Lastly, John Thatamanil brings together comparative religion and Trinitarian theology as he formulates an understanding of the trinitarian God that brings together the Hindu concept of being, the Christian concept of contingency of being, and the Buddhist concept of relation to argue for the multiplurality and simultaneous unity (though not uniformity) of God.
The most important contribution of this volume is that it explicitly demonstrates the various methodologies used by theologians of polydoxy. Almost every scholar clearly lays out the way in which they define and apply polydoxy to their work, making the book invaluable for those desiring methodological tips. That there are different definitions and methodologies only strengthens the editors’ claim that multiple theologies are necessary for the survival of Christian theology in general. Equally as important, Polydoxy demonstrates that there are no theological loci to which these methodologies cannot be applied, with chapters covering topics from pneumatology to soteriology to missiology, to chapters on the Trinity, incarnation, and glory, and from patristics to comparative theology. Thus, both methods and applications serve to highlight the various paths that other polydox theologians might take, pointing to the open-ended nature of the work.

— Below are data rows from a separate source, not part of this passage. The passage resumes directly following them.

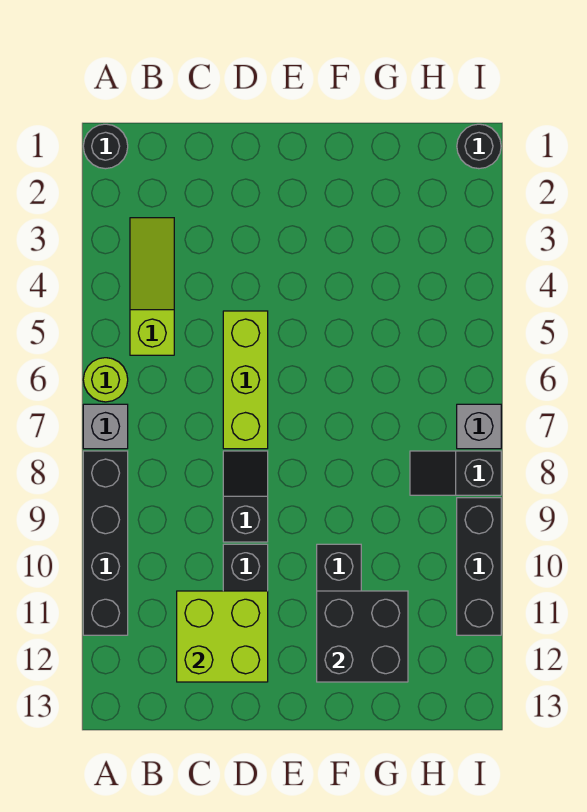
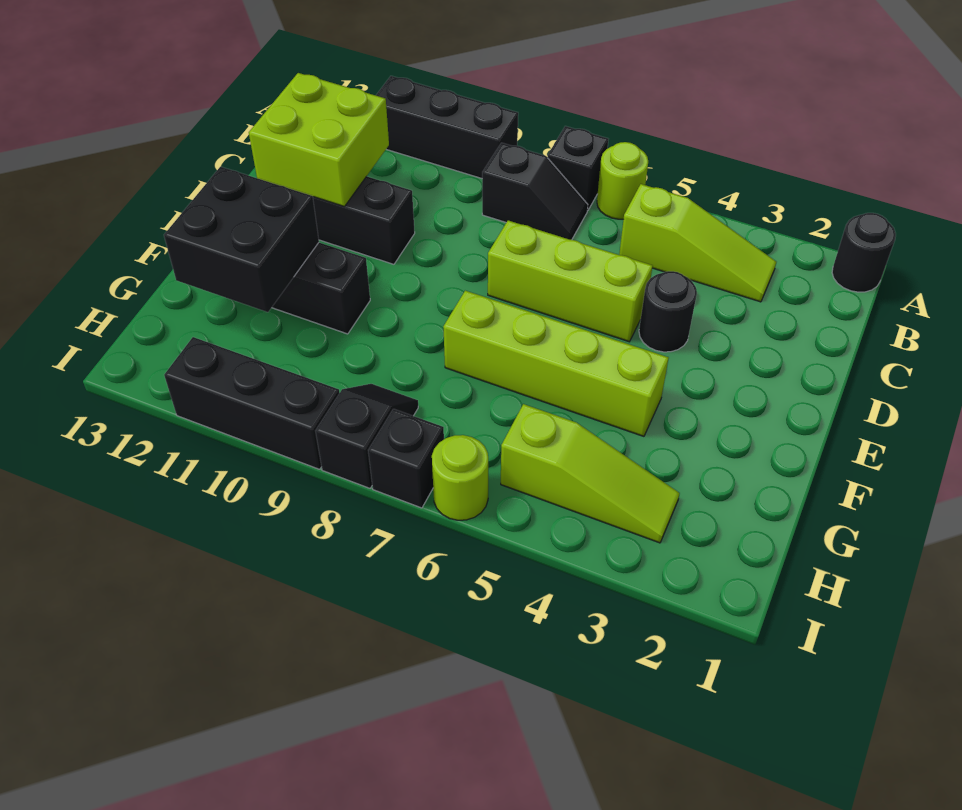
grey brick A7 level 1 -> black brick A7 level 1
black brick A8:A11 level 1 -> black brick A9:A11 level 1
black slope D8:D9 level 1 top 9 -> black slope B7:B8 level 1 top 8
none -> lime brick F4:F7 level 1
none -> lime slope H3:H5 level 1 top 5
black round brick I1 level 1 -> black round brick D4 level 1
none -> lime round brick I6 level 1
grey brick I7 level 1 -> black brick I7 level 1

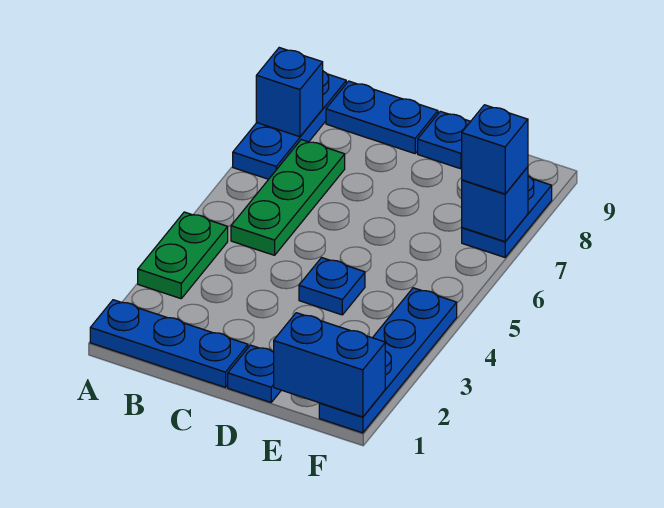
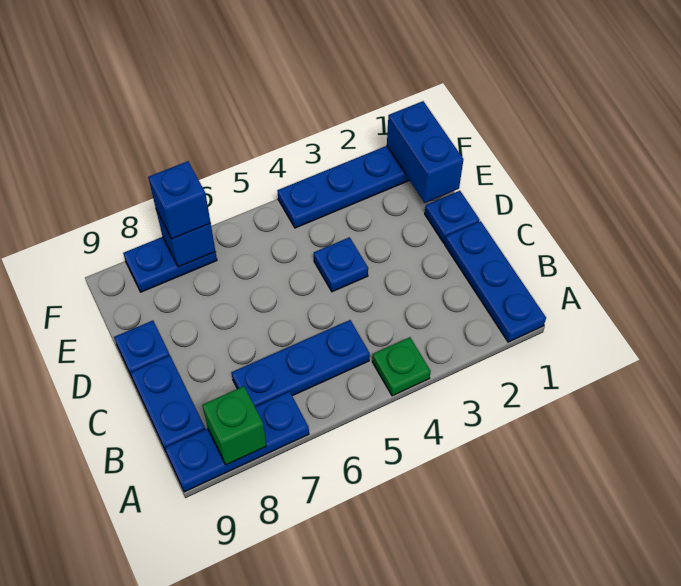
green plate A3:A4 level 1 -> green plate A4 level 1
blue brick A8 level 2 -> green brick A8 level 2
green plate B5:B7 level 1 -> blue plate B5:B7 level 1

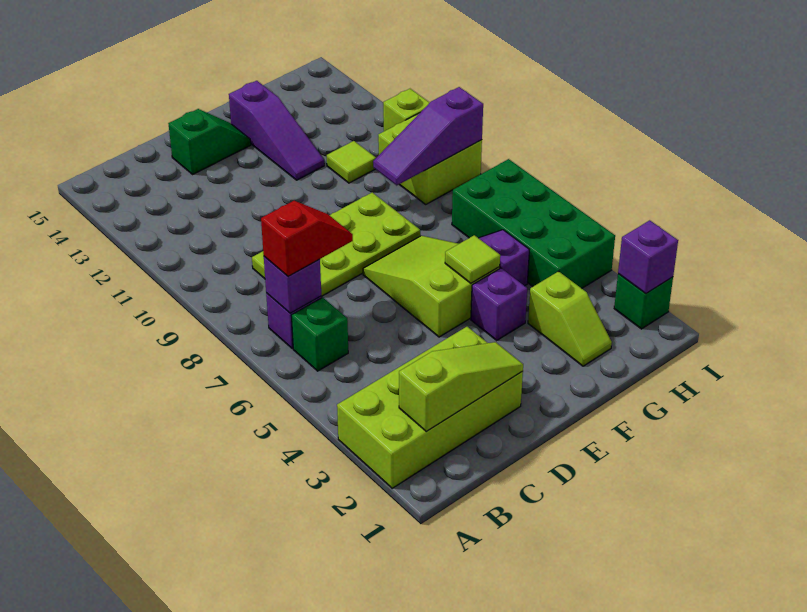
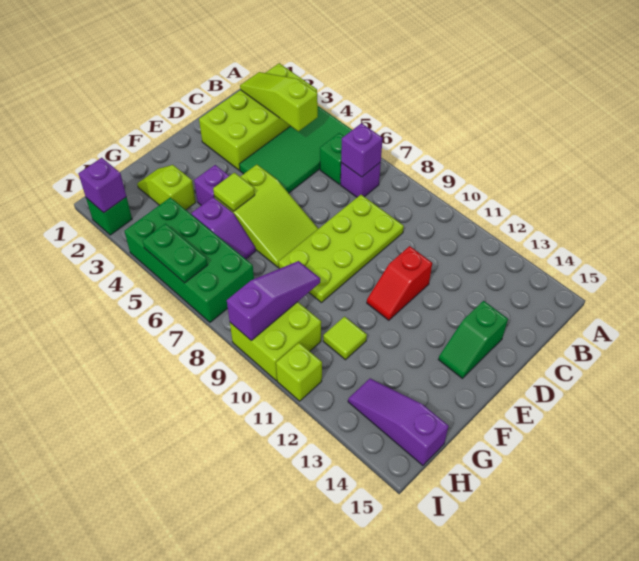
none -> green tile A4:D5 level 1
lime slope B2:D2 level 2 top B -> lime slope B2:B4 level 2 top 4
red slope B7:C7 level 3 top B -> red slope D11:E11 level 1 top D
purple slope F12:F14 level 1 top 14 -> purple slope H13:H15 level 1 top 15
none -> green plate I5:I6 level 2

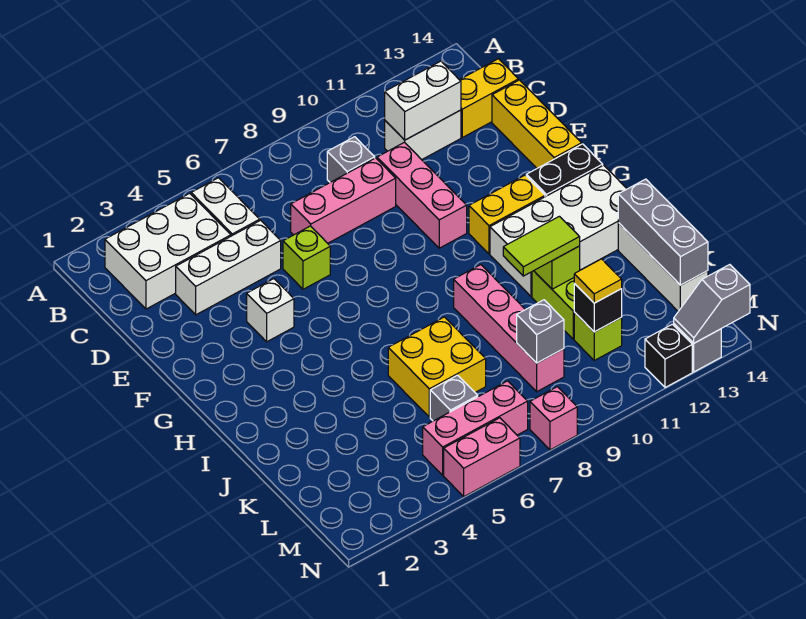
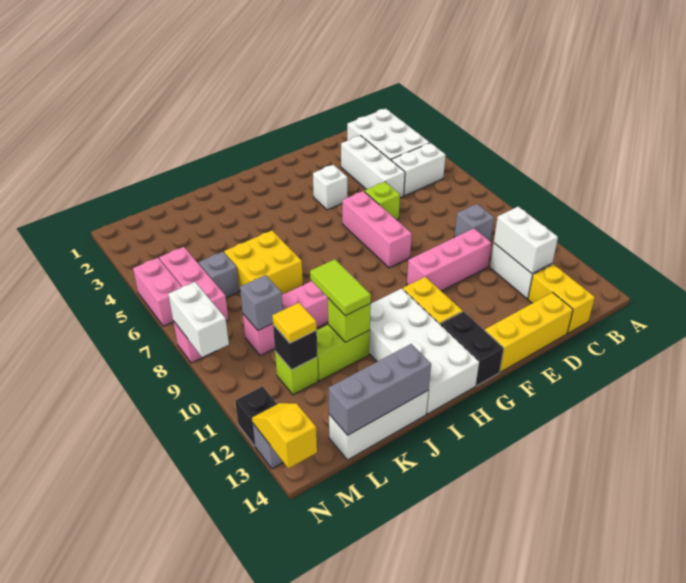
pink brick D7:D9 level 1 -> pink brick F6:F8 level 1
none -> white brick N8:N9 level 2
grey slope N13:N14 level 2 top 14 -> yellow slope N13:N14 level 2 top 14

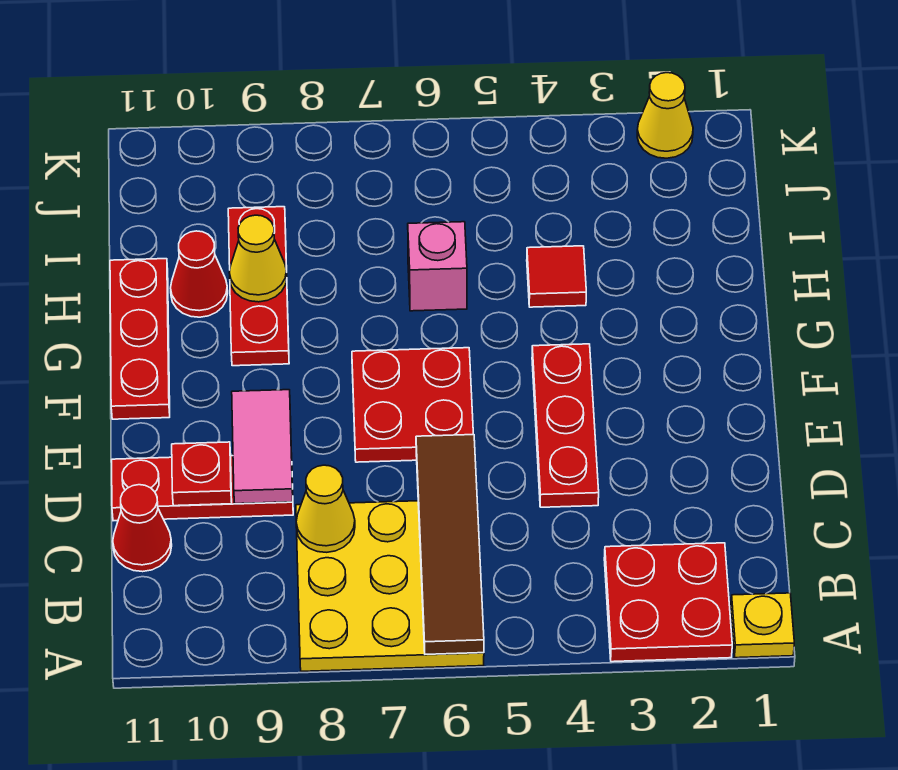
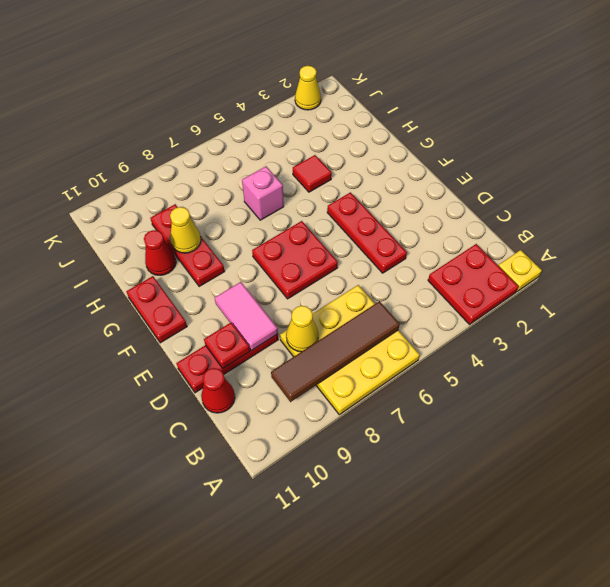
brown tile A6:D6 level 2 -> brown tile B6:B9 level 2
red plate F11:H11 level 1 -> red plate F11:G11 level 1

Polydoxy is a well-edited volume, the chapters clearly contributing to the over-arching theme laid out by the editors in the introduction. As a whole, it brings clarity to this new way of doing theology by giving explicit definitions and methodologies. For the scholar already practicing this theology, or for those interested in what polydox theology is about, this is strongly recommended reading, and worth buying (alas not yet in ebook format although selections are available on Google Books). It also functions as a collection of stand-alone essays, for incorporation into a class on contemporary theology. Several of the chapters give good explanations of process theory (Coleman, Donaldson), and comparative theology (Lee, Thatamanil); nonetheless, most of the writers presuppose knowledge of deconstructuralist and poststructuralist philosophers like Derrida, Deleuze, and Nancy, making certain chapters a challenge for students who have not yet been introduced to these theories. Finally, it is important to note that, despite the use of non-Western “modes of reasoning” (Schneider), all of the authors are currently situated within North-American academic institutions. Perhaps a future volume might demonstrate increased multiplicity and relationality by soliciting contributions from those outside the North American academy. Nevertheless, Polydoxy is an important volume that will serve as a foundational collection in the years to come, giving new life to the praxis of theology.